Many organizations underestimate the need for disaster recovery strategies for their cloud-based applications. However, those that do understand the issues sometimes struggle to put effective plans in place.
Unlike the completion of simple IT tasks, these plans require close collaboration and a definite commitment from multiple parties to complete. Many IT services now rely on multiple application components, some of which may run in the cloud and others in data centers. Building an effective disaster recovery plan therefore requires a structured, cross-functional approach that focuses on the resilience of IT services as a whole, not just individual workloads.
Answering the tough questions
To address disaster recovery planning, companies need to question their approach, even if it raises uncomfortable questions. This process is particularly useful because by raising the gaps, companies will be able to redirect efforts and stimulate stakeholders who have been overlooking the risks.
When a workload fails, the service it supports is interrupted, impacting user productivity and tainting customer confidence. Restoring the service requires a certain amount of coordination, and above all it must be carried out quickly to limit the extent of the damage. It is important to remember that it is the responsibility of companies (not cloud service providers) to ensure that disaster recovery procedures are in place.
Developing a disaster recovery plan
Effective disaster recovery planning begins with an assessment of the impact of downtime on the business. This cross-functional exercise identifies all the IT services used by the business, determines the impact (operational and financial) that a service outage could have, and therefore the disaster recovery requirements for each service. Many IT organizations maintain a service catalog and configuration management database (CMDB) to simplify the process of identifying a comprehensive list of IT services. In the absence of such a catalog, the inventory must be established through a discovery process.

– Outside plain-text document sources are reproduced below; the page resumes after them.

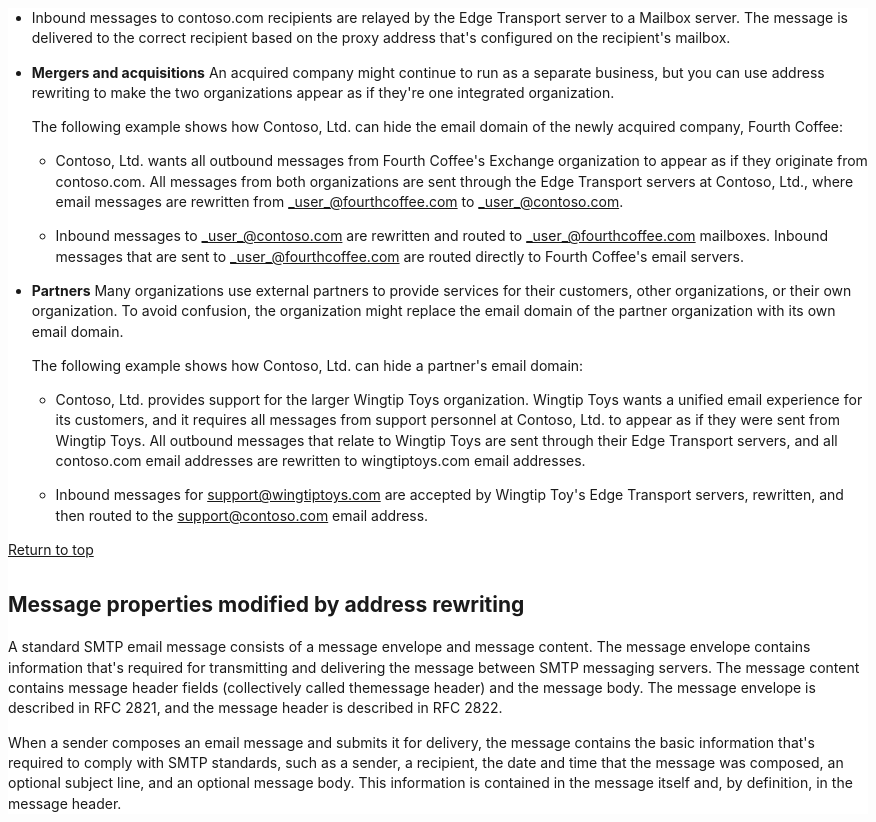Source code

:   
  - Inbound messages to contoso.com recipients are relayed by the Edge Transport server to a Mailbox server. The message is delivered to the correct recipient based on the proxy address that's configured on the recipient's mailbox.
    
  
- **Mergers and acquisitions** An acquired company might continue to run as a separate business, but you can use address rewriting to make the two organizations appear as if they're one integrated organization.
    
    The following example shows how Contoso, Ltd. can hide the email domain of the newly acquired company, Fourth Coffee:
    
  - Contoso, Ltd. wants all outbound messages from Fourth Coffee's Exchange organization to appear as if they originate from contoso.com. All messages from both organizations are sent through the Edge Transport servers at Contoso, Ltd., where email messages are rewritten from  _user_@fourthcoffee.com to  _user_@contoso.com.
    
  
  - Inbound messages to  _user_@contoso.com are rewritten and routed to  _user_@fourthcoffee.com mailboxes. Inbound messages that are sent to  _user_@fourthcoffee.com are routed directly to Fourth Coffee's email servers.
    
  
- **Partners** Many organizations use external partners to provide services for their customers, other organizations, or their own organization. To avoid confusion, the organization might replace the email domain of the partner organization with its own email domain.
    
    The following example shows how Contoso, Ltd. can hide a partner's email domain:
    
  - Contoso, Ltd. provides support for the larger Wingtip Toys organization. Wingtip Toys wants a unified email experience for its customers, and it requires all messages from support personnel at Contoso, Ltd. to appear as if they were sent from Wingtip Toys. All outbound messages that relate to Wingtip Toys are sent through their Edge Transport servers, and all contoso.com email addresses are rewritten to wingtiptoys.com email addresses.
    
  
  - Inbound messages for support@wingtiptoys.com are accepted by Wingtip Toy's Edge Transport servers, rewritten, and then routed to the support@contoso.com email address.
    
  
 [Return to top](#RTT)
  
    
    

## Message properties modified by address rewriting
<a name="SMTP"> </a>

A standard SMTP email message consists of a message envelope and message content. The message envelope contains information that's required for transmitting and delivering the message between SMTP messaging servers. The message content contains message header fields (collectively called themessage header) and the message body. The message envelope is described in RFC 2821, and the message header is described in RFC 2822.
  
    
    
When a sender composes an email message and submits it for delivery, the message contains the basic information that's required to comply with SMTP standards, such as a sender, a recipient, the date and time that the message was composed, an optional subject line, and an optional message body. This information is contained in the message itself and, by definition, in the message header.
  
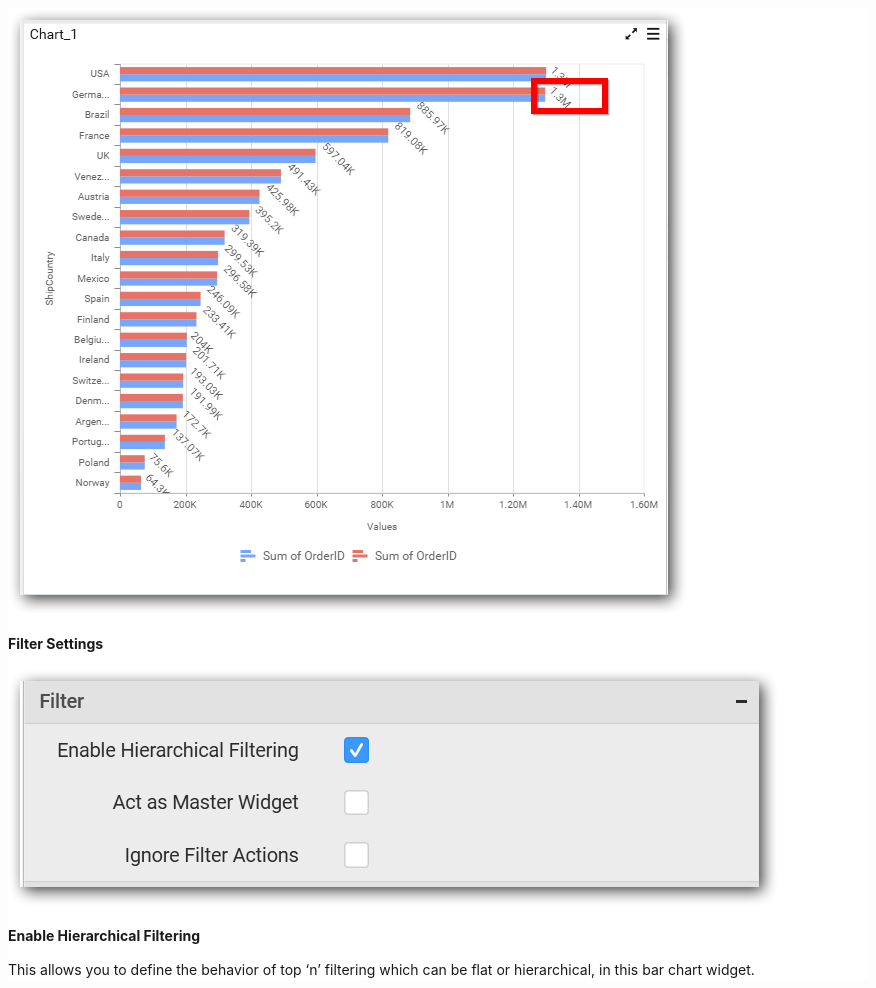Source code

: ![](images/barchart_showlabelrotation.png)

**Filter Settings**

![](images/barchart_filtersettings.png)

**Enable Hierarchical Filtering**	

This allows you to define the behavior of top ‘n’ filtering which can be flat or hierarchical, in this bar chart widget.
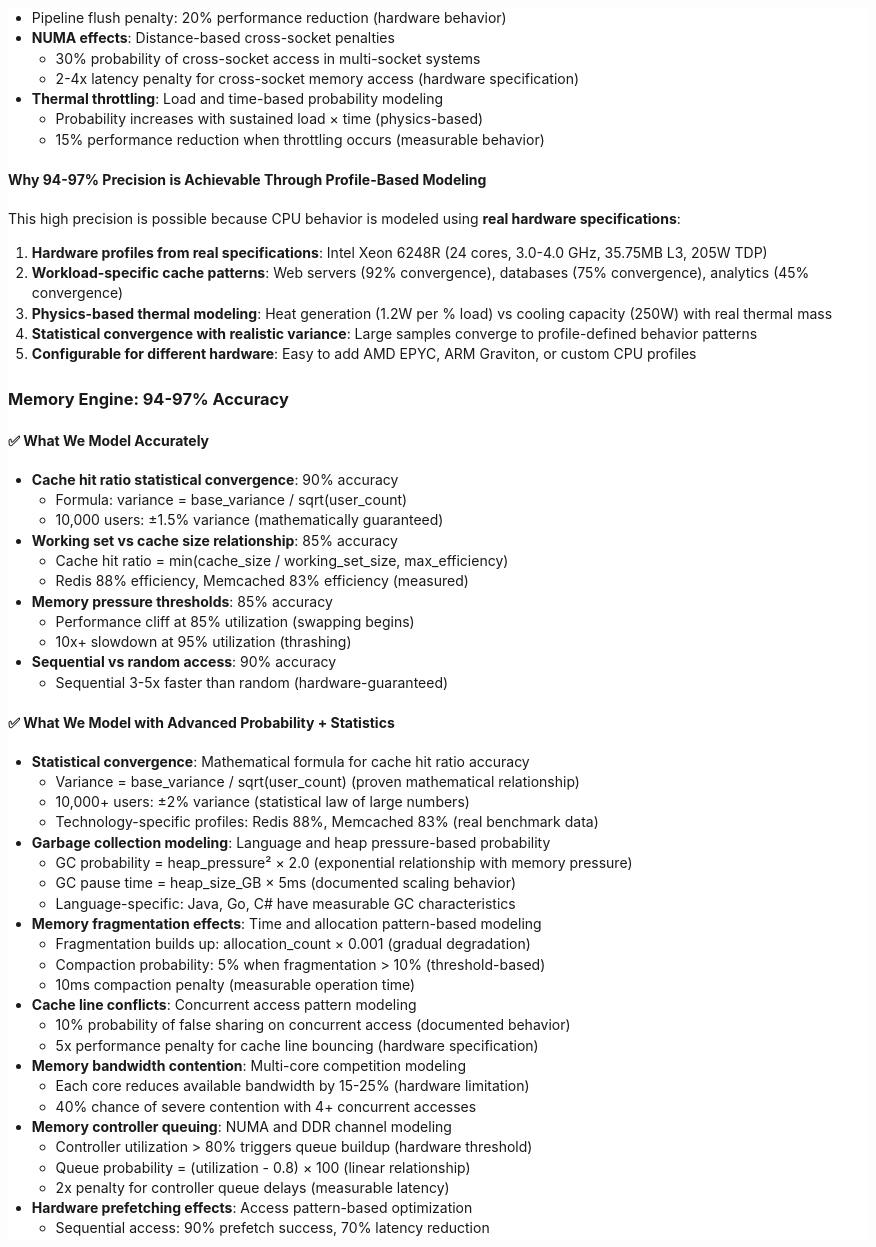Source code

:   - Pipeline flush penalty: 20% performance reduction (hardware behavior)
- **NUMA effects**: Distance-based cross-socket penalties
  - 30% probability of cross-socket access in multi-socket systems
  - 2-4x latency penalty for cross-socket memory access (hardware specification)
- **Thermal throttling**: Load and time-based probability modeling
  - Probability increases with sustained load × time (physics-based)
  - 15% performance reduction when throttling occurs (measurable behavior)

#### Why 94-97% Precision is Achievable Through Profile-Based Modeling
This high precision is possible because CPU behavior is modeled using **real hardware specifications**:
1. **Hardware profiles from real specifications**: Intel Xeon 6248R (24 cores, 3.0-4.0 GHz, 35.75MB L3, 205W TDP)
2. **Workload-specific cache patterns**: Web servers (92% convergence), databases (75% convergence), analytics (45% convergence)
3. **Physics-based thermal modeling**: Heat generation (1.2W per % load) vs cooling capacity (250W) with real thermal mass
4. **Statistical convergence with realistic variance**: Large samples converge to profile-defined behavior patterns
5. **Configurable for different hardware**: Easy to add AMD EPYC, ARM Graviton, or custom CPU profiles

### Memory Engine: 94-97% Accuracy

#### ✅ What We Model Accurately
- **Cache hit ratio statistical convergence**: 90% accuracy
  - Formula: variance = base_variance / sqrt(user_count)
  - 10,000 users: ±1.5% variance (mathematically guaranteed)
- **Working set vs cache size relationship**: 85% accuracy
  - Cache hit ratio = min(cache_size / working_set_size, max_efficiency)
  - Redis 88% efficiency, Memcached 83% efficiency (measured)
- **Memory pressure thresholds**: 85% accuracy
  - Performance cliff at 85% utilization (swapping begins)
  - 10x+ slowdown at 95% utilization (thrashing)
- **Sequential vs random access**: 90% accuracy
  - Sequential 3-5x faster than random (hardware-guaranteed)

#### ✅ What We Model with Advanced Probability + Statistics
- **Statistical convergence**: Mathematical formula for cache hit ratio accuracy
  - Variance = base_variance / sqrt(user_count) (proven mathematical relationship)
  - 10,000+ users: ±2% variance (statistical law of large numbers)
  - Technology-specific profiles: Redis 88%, Memcached 83% (real benchmark data)
- **Garbage collection modeling**: Language and heap pressure-based probability
  - GC probability = heap_pressure² × 2.0 (exponential relationship with memory pressure)
  - GC pause time = heap_size_GB × 5ms (documented scaling behavior)
  - Language-specific: Java, Go, C# have measurable GC characteristics
- **Memory fragmentation effects**: Time and allocation pattern-based modeling
  - Fragmentation builds up: allocation_count × 0.001 (gradual degradation)
  - Compaction probability: 5% when fragmentation > 10% (threshold-based)
  - 10ms compaction penalty (measurable operation time)
- **Cache line conflicts**: Concurrent access pattern modeling
  - 10% probability of false sharing on concurrent access (documented behavior)
  - 5x performance penalty for cache line bouncing (hardware specification)
- **Memory bandwidth contention**: Multi-core competition modeling
  - Each core reduces available bandwidth by 15-25% (hardware limitation)
  - 40% chance of severe contention with 4+ concurrent accesses
- **Memory controller queuing**: NUMA and DDR channel modeling
  - Controller utilization > 80% triggers queue buildup (hardware threshold)
  - Queue probability = (utilization - 0.8) × 100 (linear relationship)
  - 2x penalty for controller queue delays (measurable latency)
- **Hardware prefetching effects**: Access pattern-based optimization
  - Sequential access: 90% prefetch success, 70% latency reduction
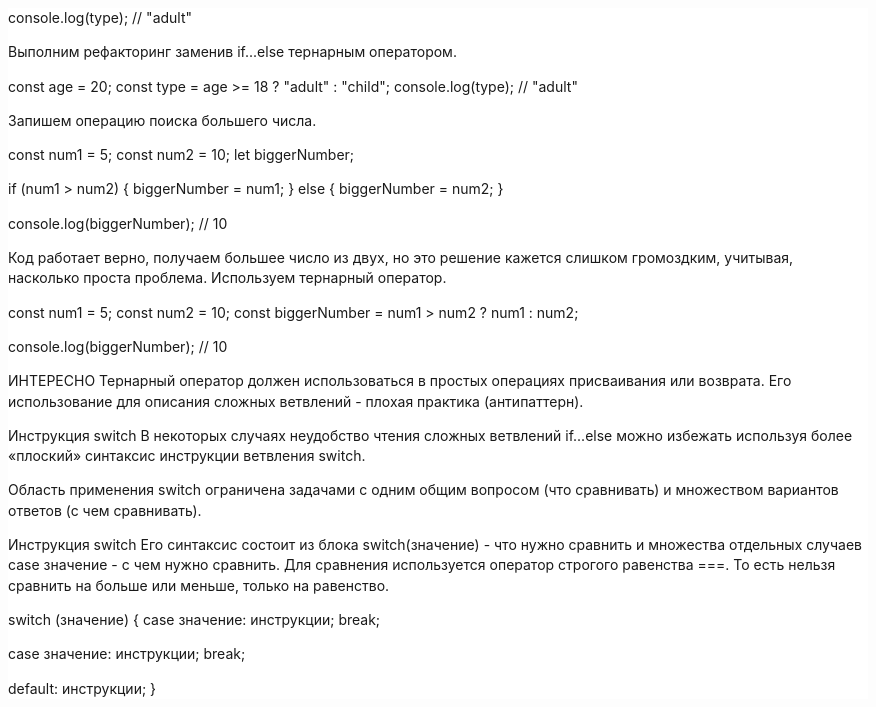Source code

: console.log(type); // "adult"

Выполним рефакторинг заменив if...else тернарным оператором.

const age = 20;
const type = age >= 18 ? "adult" : "child";
console.log(type); // "adult"

Запишем операцию поиска большего числа.

const num1 = 5;
const num2 = 10;
let biggerNumber;

if (num1 > num2) {
  biggerNumber = num1;
} else {
  biggerNumber = num2;
}

console.log(biggerNumber); // 10

Код работает верно, получаем большее число из двух, но это решение кажется слишком громоздким, учитывая, насколько проста проблема. Используем тернарный оператор.

const num1 = 5;
const num2 = 10;
const biggerNumber = num1 > num2 ? num1 : num2;

console.log(biggerNumber); // 10

ИНТЕРЕСНО
Тернарный оператор должен использоваться в простых операциях присваивания или возврата. Его использование для описания сложных ветвлений - плохая практика (антипаттерн).

Инструкция switch
В некоторых случаях неудобство чтения сложных ветвлений if...else можно избежать используя более «плоский» синтаксис инструкции ветвления switch.

Область применения switch ограничена задачами с одним общим вопросом (что сравнивать) и множеством вариантов ответов (с чем сравнивать).

Инструкция switch
Его синтаксис состоит из блока switch(значение) - что нужно сравнить и множества отдельных случаев case значение - с чем нужно сравнить. Для сравнения используется оператор строгого равенства ===. То есть нельзя сравнить на больше или меньше, только на равенство.

switch (значение) {
  case значение:
    инструкции;
    break;

  case значение:
    инструкции;
    break;

  default:
    инструкции;
}

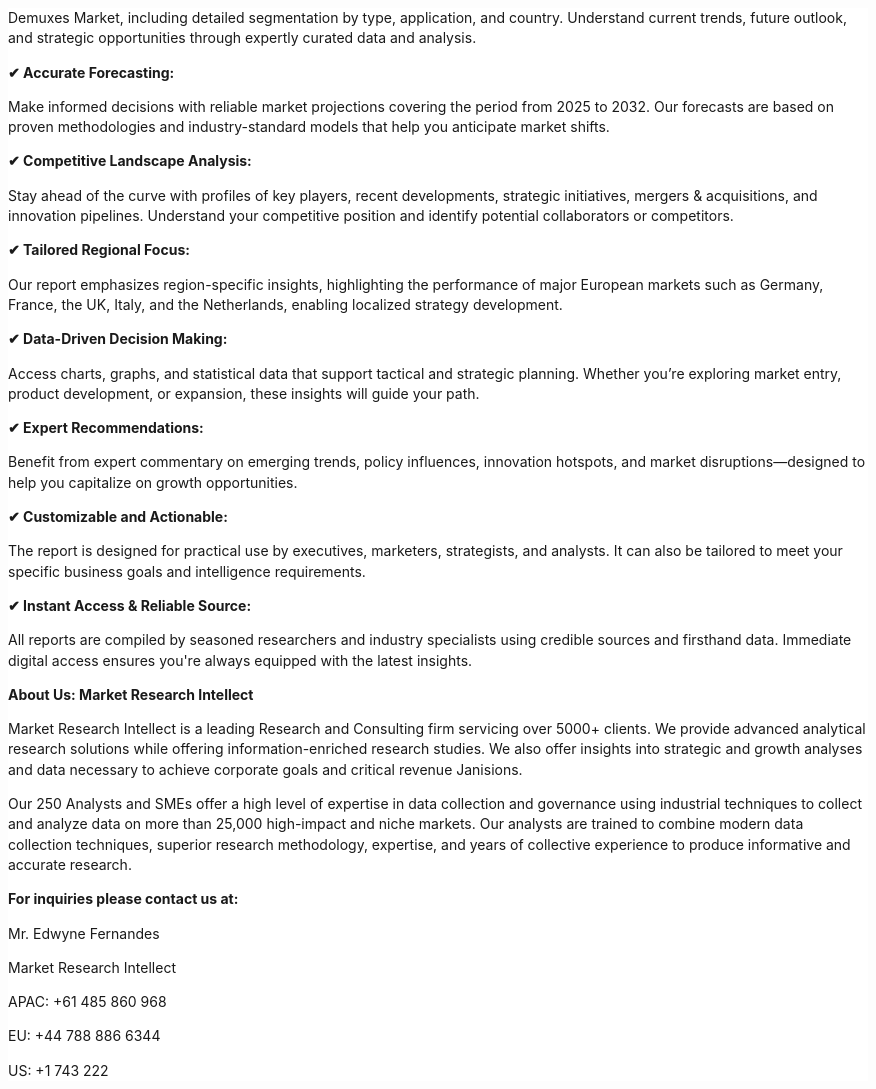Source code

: Demuxes Market, including detailed segmentation by type, application, and country. Understand current trends, future outlook, and strategic opportunities through expertly curated data and analysis.</p><p><strong>✔ Accurate Forecasting:</strong></p><p>Make informed decisions with reliable market projections covering the period from 2025 to 2032. Our forecasts are based on proven methodologies and industry-standard models that help you anticipate market shifts.</p><p><strong>✔ Competitive Landscape Analysis:</strong></p><p>Stay ahead of the curve with profiles of key players, recent developments, strategic initiatives, mergers &amp; acquisitions, and innovation pipelines. Understand your competitive position and identify potential collaborators or competitors.</p><p><strong>✔ Tailored Regional Focus:</strong></p><p>Our report emphasizes region-specific insights, highlighting the performance of major European markets such as Germany, France, the UK, Italy, and the Netherlands, enabling localized strategy development.</p><p><strong>✔ Data-Driven Decision Making:</strong></p><p>Access charts, graphs, and statistical data that support tactical and strategic planning. Whether you&rsquo;re exploring market entry, product development, or expansion, these insights will guide your path.</p><p><strong>✔ Expert Recommendations:</strong></p><p>Benefit from expert commentary on emerging trends, policy influences, innovation hotspots, and market disruptions&mdash;designed to help you capitalize on growth opportunities.</p><p><strong>✔ Customizable and Actionable:</strong></p><p>The report is designed for practical use by executives, marketers, strategists, and analysts. It can also be tailored to meet your specific business goals and intelligence requirements.</p><p><strong>✔ Instant Access &amp; Reliable Source:</strong></p><p>All reports are compiled by seasoned researchers and industry specialists using credible sources and firsthand data. Immediate digital access ensures you're always equipped with the latest insights.</p><p><strong><span class="font-[700]">About Us: Market Research Intellect</span></strong></p><p><span class="">Market Research Intellect is a leading Research and Consulting firm servicing over 5000+ clients. We provide advanced analytical research solutions while offering information-enriched research studies.&nbsp;</span>We also offer insights into strategic and growth analyses and data necessary to achieve corporate goals and critical revenue Janisions.</p><p><span class="">Our 250 Analysts and SMEs offer a high level of expertise in data collection and governance using industrial techniques to collect and analyze data on more than 25,000 high-impact and niche markets. Our analysts are trained to combine modern data collection techniques, superior research methodology, expertise, and years of collective experience to produce informative and accurate research.</span></p><p><strong>For inquiries please contact us at:</strong></p><p>Mr. Edwyne Fernandes</p><p>Market Research Intellect</p><p>APAC: +61 485 860 968</p><p>EU: +44 788 886 6344</p><p>US: +1 743 222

In order to determine the level of requirement for disaster recovery, it is useful to consider two critical metrics: recovery time objective (RTO) and recovery point objective (RPO). The RTO represents the amount of downtime (usually measured in hours, days or weeks) that the business can tolerate for a given IT service. The RPO, on the other hand, is the amount of data loss (usually between almost zero and a few hours) that the company can accept for each of those same services.
In practice, there is often a trade-off between these two objectives: for example, IT services may be restored quickly, but experience greater data loss and vice versa. Logically, demanding RTOs and RPOs usually require more expensive technology solutions.
Dependency Mapping and Technology Assessment
After determining the RTOs, RPOs, and the impact that a termination may have on individual IT services, the next step is to understand all of the IT application components on which they depend. Creating a dependency mapping for each IT service will ensure that the appropriate recovery measures are in place for all necessary application components, whether they are running in the data centers or in the cloud.
Next, organizations should assess their data protection and resiliency capabilities for each application, including whether they can consider RTOs and RPOs collectively. This assessment should be done holistically, taking into account the impact of the most severe outage. For example, the right technology may already be in place to recover a single application within the required recovery time, but does that technology currently recover dozens, hundreds or even thousands of applications in parallel? Can organizations use the same technical solutions in the data center as they do in the cloud? The need for multiple tools will undoubtedly complicate recovery procedures. After assessing current technology capabilities, organizations can then identify additional technical solutions to fill the gaps.
Document and test recovery steps
While deploying the right recovery tools is critical, technology alone is not enough to ensure disaster recovery. A critical step is to create a hierarchical set of recovery plans that can be used to guide the business through the recovery process. Higher-level plans will document how recovery activities are coordinated, while lower-level plans will include step-by-step procedures to ensure the recovery of each IT service. Developing and maintaining these plans is a significant investment, but they are essential to ensuring effective recovery from a major incident.
To ensure that the plans will work well in practice, they must be tested regularly. Testing should be done at least once a year, and even more frequently for critical applications. They can also be a risk of incident if they involve the use of live data. However, testing is an essential part of disaster recovery planning that should not be ignored.
Building Resilience
The public cloud offers enterprises a highly scalable and resilient platform for hosting workloads. When used properly, it can strengthen the resiliency of IT departments. However, adopting the public cloud does not relieve the enterprise of its responsibility for service availability and disaster recovery. While the cloud offers many building blocks to support a recovery strategy, organizations must use them in combination with other technologies and procedures to develop a cohesive plan.
Achieving multicloud resiliency requires a holistic approach around data assets, some elements of which are in common with the disaster recovery process. Disaster recovery in the multicloud raises other issues around where data is stored. Existing dependencies and how data and workloads can be recovered in the event of an adverse situation with the cloud provider.
The objective of disaster recovery planning and testing is to ensure that recovery is possible in accordance with RPO and RTO objectives. In particular, this will provide assurance to customers – both internal and external – of the enterprises that they will not be affected in the event of downtime.